### Extrait du texte

|---|

Retour sur la carrière politique de Boris Johnson : mairie de Londres, gestion de la pandémie de Covid-19 et « partygate »

La coupe (de champagne) est pleine : le « partygate » pourrait avoir raison du gouvernement de Boris Johnson. Au Royaume-Uni, cinquante-quatre députés conservateurs ont annoncé, par lettre, leur souhait de voter une motion de défiance contre le premier ministre, issu de leur parti. Le scrutin aura lieu, à bulletin secret, lundi 6 juin. Si une majorité d’élus de son camp votent en défaveur d’un renouvellement de la confiance du Parlement envers lui, « BoJo » sera contraint de démissionner.

Une démission forcée serait, pour Boris Johnson, un énième épisode dans sa carrière politique émaillée de scandales et de gaffes. Le premier ministre s’est souvent fait remarquer par sa bonhomie, mais aussi par ses approximations. Lors de la campagne du Brexit, il a abusé du chiffre – très contesté – de 350 millions de livres sterling : il s’agissait, selon lui, de la somme payée par le Royaume-Uni à l’Union européenne chaque semaine.

|---|

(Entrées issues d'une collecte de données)
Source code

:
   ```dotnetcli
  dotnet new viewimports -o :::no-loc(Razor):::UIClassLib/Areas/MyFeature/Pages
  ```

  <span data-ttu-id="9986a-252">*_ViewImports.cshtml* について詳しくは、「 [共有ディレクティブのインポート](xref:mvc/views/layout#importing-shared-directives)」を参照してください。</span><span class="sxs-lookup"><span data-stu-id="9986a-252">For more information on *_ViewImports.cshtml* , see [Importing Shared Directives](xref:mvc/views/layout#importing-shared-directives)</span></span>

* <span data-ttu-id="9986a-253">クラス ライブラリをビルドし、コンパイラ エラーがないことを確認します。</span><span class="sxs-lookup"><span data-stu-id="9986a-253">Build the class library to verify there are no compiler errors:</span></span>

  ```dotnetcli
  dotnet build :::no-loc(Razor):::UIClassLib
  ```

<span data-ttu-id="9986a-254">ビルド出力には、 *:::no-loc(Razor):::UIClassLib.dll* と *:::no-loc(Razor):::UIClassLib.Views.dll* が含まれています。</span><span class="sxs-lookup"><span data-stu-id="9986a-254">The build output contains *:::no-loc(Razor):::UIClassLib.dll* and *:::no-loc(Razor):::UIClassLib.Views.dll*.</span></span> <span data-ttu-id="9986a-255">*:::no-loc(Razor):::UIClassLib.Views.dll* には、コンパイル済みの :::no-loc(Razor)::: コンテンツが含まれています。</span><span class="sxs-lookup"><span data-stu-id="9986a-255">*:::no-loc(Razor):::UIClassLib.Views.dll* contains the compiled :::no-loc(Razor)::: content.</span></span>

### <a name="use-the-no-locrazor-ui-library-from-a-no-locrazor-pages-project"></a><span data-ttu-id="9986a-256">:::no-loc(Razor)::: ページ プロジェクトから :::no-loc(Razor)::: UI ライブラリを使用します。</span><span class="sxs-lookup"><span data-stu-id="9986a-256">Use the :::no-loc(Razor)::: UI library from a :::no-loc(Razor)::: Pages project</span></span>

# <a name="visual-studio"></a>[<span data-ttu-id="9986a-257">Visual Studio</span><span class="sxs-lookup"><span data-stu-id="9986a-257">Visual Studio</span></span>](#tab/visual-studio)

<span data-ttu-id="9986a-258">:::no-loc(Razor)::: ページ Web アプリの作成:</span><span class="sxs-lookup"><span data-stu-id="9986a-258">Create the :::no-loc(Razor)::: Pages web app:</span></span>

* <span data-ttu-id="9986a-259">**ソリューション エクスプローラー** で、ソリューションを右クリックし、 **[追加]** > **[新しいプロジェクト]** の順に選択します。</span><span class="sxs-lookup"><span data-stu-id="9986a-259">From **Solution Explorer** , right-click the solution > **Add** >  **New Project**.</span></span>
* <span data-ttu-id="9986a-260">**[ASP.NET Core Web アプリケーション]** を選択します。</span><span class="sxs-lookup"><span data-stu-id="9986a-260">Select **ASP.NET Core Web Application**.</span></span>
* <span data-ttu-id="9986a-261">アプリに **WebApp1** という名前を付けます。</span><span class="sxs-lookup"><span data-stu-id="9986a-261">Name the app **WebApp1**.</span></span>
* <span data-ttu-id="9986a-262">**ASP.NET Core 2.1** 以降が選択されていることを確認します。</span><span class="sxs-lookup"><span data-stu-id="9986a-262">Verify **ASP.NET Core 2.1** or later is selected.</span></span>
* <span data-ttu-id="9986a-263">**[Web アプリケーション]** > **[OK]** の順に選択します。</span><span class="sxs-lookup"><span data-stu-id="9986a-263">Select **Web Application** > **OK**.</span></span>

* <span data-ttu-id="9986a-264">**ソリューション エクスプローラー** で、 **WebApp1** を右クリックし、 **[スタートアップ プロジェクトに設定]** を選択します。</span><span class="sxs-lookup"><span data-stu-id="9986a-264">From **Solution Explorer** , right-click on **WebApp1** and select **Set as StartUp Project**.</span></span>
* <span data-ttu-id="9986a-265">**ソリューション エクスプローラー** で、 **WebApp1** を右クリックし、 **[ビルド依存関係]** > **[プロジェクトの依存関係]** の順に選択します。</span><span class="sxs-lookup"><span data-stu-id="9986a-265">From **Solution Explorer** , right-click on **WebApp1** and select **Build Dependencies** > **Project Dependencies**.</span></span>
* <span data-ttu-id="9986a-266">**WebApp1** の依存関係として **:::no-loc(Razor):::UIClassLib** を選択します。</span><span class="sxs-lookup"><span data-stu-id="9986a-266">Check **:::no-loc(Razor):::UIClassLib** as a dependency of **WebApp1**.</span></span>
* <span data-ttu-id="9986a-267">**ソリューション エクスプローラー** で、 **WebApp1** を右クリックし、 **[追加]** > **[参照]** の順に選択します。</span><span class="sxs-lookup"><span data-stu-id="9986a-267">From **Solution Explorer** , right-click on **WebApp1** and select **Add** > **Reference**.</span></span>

|---|

### Consigne
Poursuivez le texte sur la carrière politique de Boris Johnson à la suite de sa dernière phrase.

### Votre réponse
Ses mandats de maire de Londres (2008-2016) présentent également des bilans comptables discutables. A l’occasion de la tenue des Jeux olympiques de 2012 dans la capitale, « BoJo » s’est lancé dans de nombreux projets, dont certains ont coûté cher à ses administrés alors même qu’ils n’ont pas vu le jour.

Cette année 2022 pourrait donc être celle de la révérence du premier ministre conservateur. La pandémie de Covid-19 a donné lieu au « partygate » : dans cette affaire politique, Boris Johnson a été accusé d’avoir participé à des festivités alors même qu’il avait imposé à la population britannique un confinement et des règles très strictes pour limiter les contaminations au SARS-CoV-2. En avril, il a été le premier dirigeant politique de son pays à être condamné à une amende forfaitaire.